(Stored items)
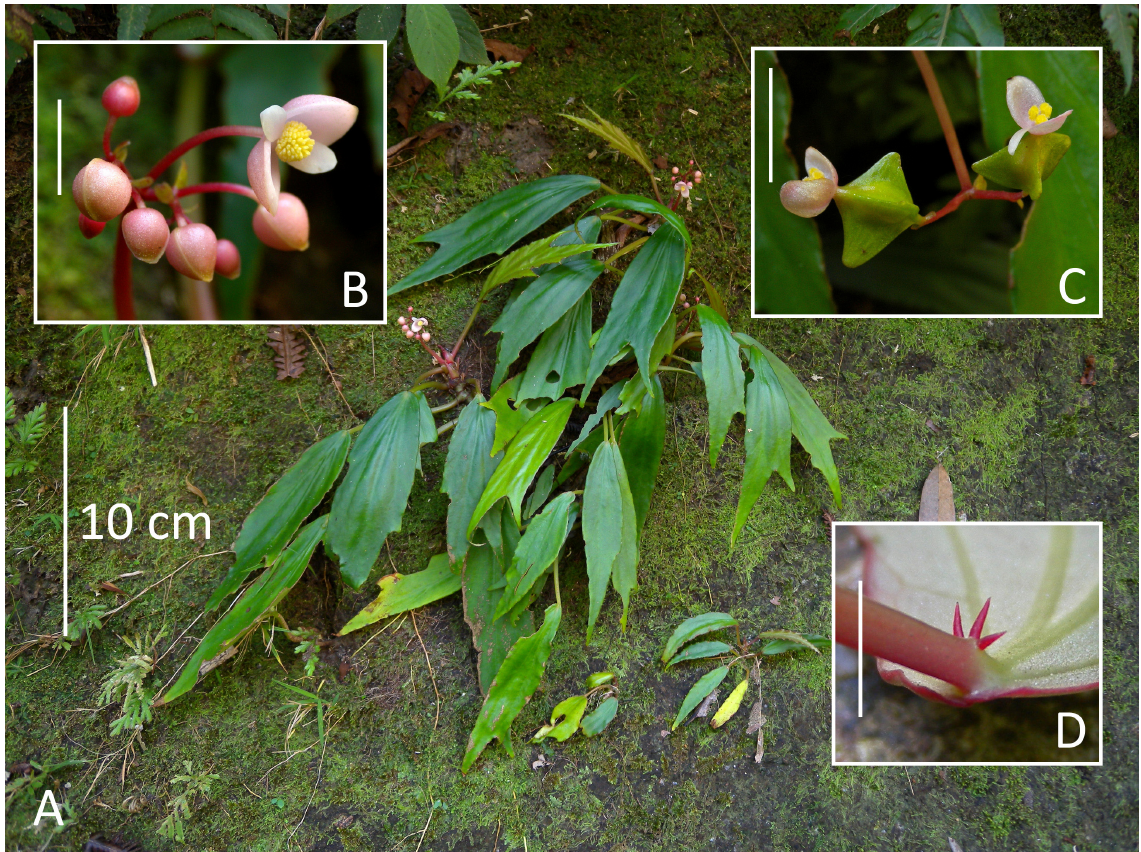
Fig. 3. Begonia fluvialis M.Hughes sp. nov. A . Habit. B . Inflorescence in male phase. C . Two female flowers. D . Petiole apex showing three red bristles. All photographs from Batang Ayer Manjuto of the type Girmansyah et al. DEDEN1489 . Scale bars on insets = 1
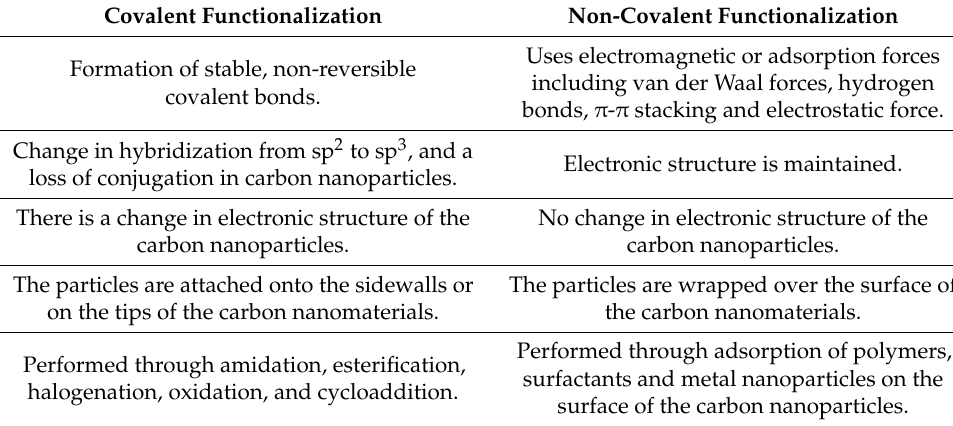
Table 5. Difference between covalent and non-covalent functionalization. Covalent Functionalization Non-Covalent Functionalization Formation of stable, non-reversible covalent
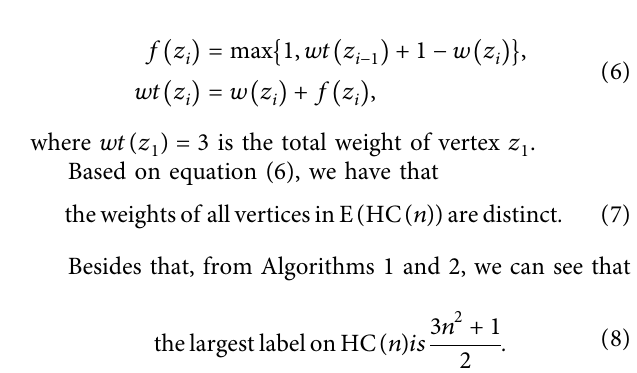
A LGORITHM 4: Algorithm for labeling all other edges in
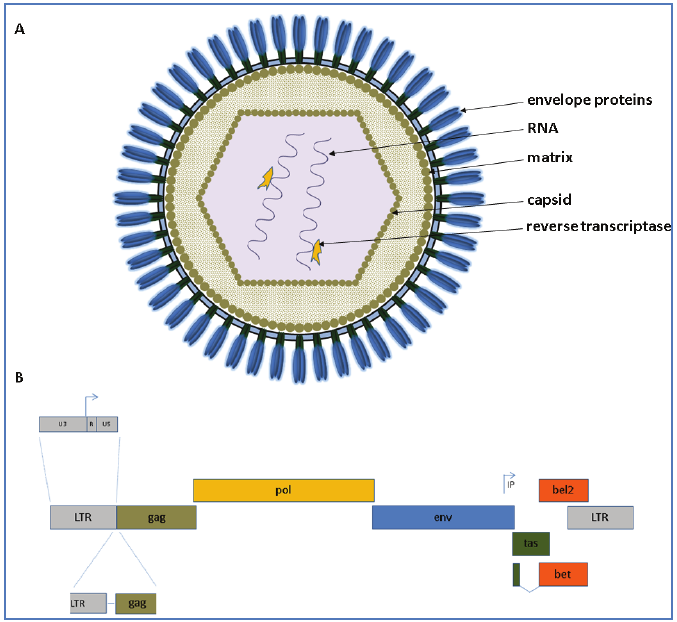
Figure 1. ( A ) Schematic presentation of a foamy virus (FV) virion is shown at the top. The appearance of the virion is based on current knowledge and observations of Wilk and co-workers who analyzed PFV and feline FV (FFV) capsids by cryo electron microscopy (cEM), paired with surface plasmogen resonance (SPR) analyses [17]; ( B ) The genomic organization of an animal FV at the DNA level is shown below (from 5' to 3'). The scheme is drawn proportionally to the original length of each gene. The canonical gag , pol and env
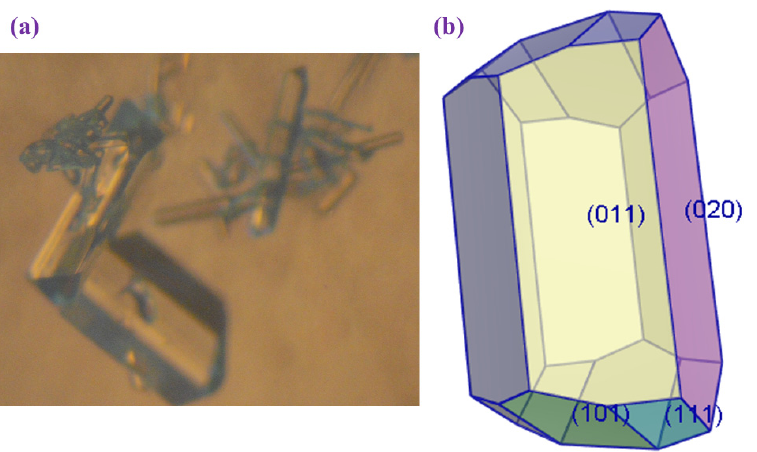
Figure 2. ( a ) Photograph of as grown (C 2 H 7 N 4 O) 2 BiCl 5 single crystal. ( b ) Theoretical morphology of (C 2 H 7 N 4 O) 2 BiCl 5 crystal based on the BFDH law.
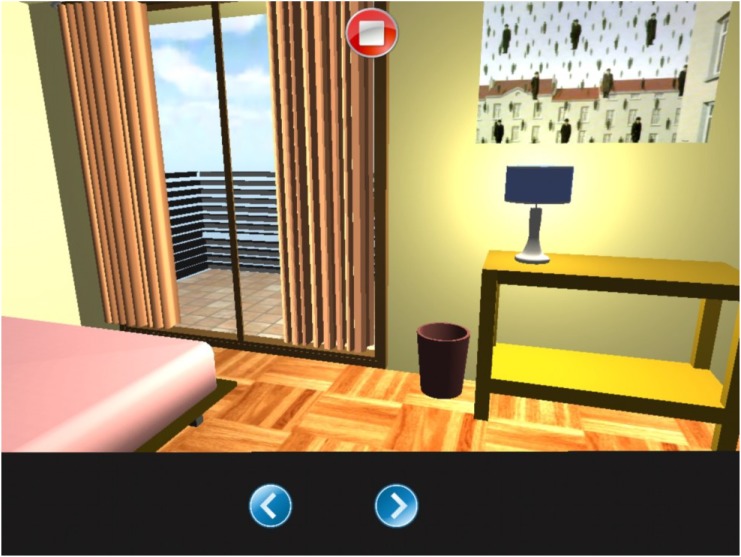
Exploration task.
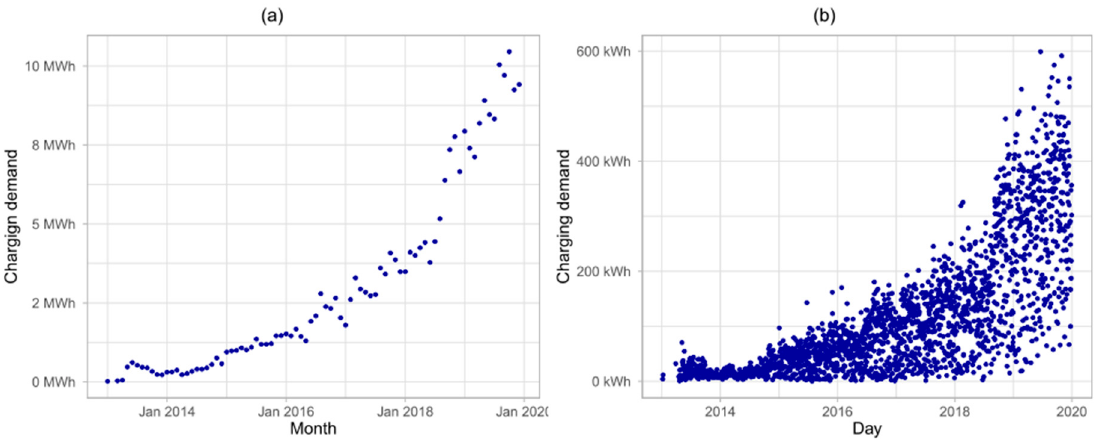
Figure 1. ( a ) Charging demand in all stations each month, ( b ) Charging demand in all stations each day.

- PROBLEM DESCRIPTION:
Look through the data above. Each line containing the word "based" needs to be copied.

- RESULT:
Figure 1. ( A ) Schematic presentation of a foamy virus (FV) virion is shown at the top. The appearance of the virion is based on current knowledge and observations of Wilk and co-workers who analyzed PFV and feline FV (FFV) capsids by cryo electron microscopy (cEM), paired with surface plasmogen resonance (SPR) analyses [17]; ( B ) The genomic organization of an animal FV at the DNA level is shown below (from 5' to 3'). The scheme is drawn proportionally to the original length of each gene. The canonical gag , pol and env
Figure 2. ( a ) Photograph of as grown (C 2 H 7 N 4 O) 2 BiCl 5 single crystal. ( b ) Theoretical morphology of (C 2 H 7 N 4 O) 2 BiCl 5 crystal based on the BFDH law.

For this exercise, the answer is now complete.